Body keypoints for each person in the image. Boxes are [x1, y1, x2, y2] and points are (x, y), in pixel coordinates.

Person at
---
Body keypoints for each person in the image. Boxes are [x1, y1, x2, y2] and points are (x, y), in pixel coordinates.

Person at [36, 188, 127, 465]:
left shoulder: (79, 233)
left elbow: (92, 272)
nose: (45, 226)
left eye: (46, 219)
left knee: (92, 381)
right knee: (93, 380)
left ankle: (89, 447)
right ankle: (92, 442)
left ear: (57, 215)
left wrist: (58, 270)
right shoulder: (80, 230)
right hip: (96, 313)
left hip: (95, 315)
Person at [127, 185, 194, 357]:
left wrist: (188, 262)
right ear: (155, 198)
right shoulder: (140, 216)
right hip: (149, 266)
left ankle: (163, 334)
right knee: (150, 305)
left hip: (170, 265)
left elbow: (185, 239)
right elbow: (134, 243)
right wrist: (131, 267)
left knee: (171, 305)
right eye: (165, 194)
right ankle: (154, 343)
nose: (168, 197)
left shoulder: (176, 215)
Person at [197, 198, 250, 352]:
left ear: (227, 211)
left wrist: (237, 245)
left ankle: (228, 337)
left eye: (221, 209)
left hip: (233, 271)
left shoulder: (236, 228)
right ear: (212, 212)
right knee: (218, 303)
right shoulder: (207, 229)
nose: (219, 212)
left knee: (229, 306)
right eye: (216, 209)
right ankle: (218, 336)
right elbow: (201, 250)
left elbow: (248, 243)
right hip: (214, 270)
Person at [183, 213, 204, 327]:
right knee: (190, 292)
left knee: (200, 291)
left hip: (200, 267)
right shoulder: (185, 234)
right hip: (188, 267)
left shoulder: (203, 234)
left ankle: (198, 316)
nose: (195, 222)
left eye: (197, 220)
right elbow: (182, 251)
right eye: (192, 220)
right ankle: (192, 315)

Directions for this task >>
Retype exactly the lines above, from the one with "right ankle: (154, 343)" through the one with "right shoulder: (185, 234)", inclusive.

Exercise solution >>
right ankle: (154, 343)
nose: (168, 197)
left shoulder: (176, 215)
Person at [197, 198, 250, 352]:
left ear: (227, 211)
left wrist: (237, 245)
left ankle: (228, 337)
left eye: (221, 209)
left hip: (233, 271)
left shoulder: (236, 228)
right ear: (212, 212)
right knee: (218, 303)
right shoulder: (207, 229)
nose: (219, 212)
left knee: (229, 306)
right eye: (216, 209)
right ankle: (218, 336)
right elbow: (201, 250)
left elbow: (248, 243)
right hip: (214, 270)
Person at [183, 213, 204, 327]:
right knee: (190, 292)
left knee: (200, 291)
left hip: (200, 267)
right shoulder: (185, 234)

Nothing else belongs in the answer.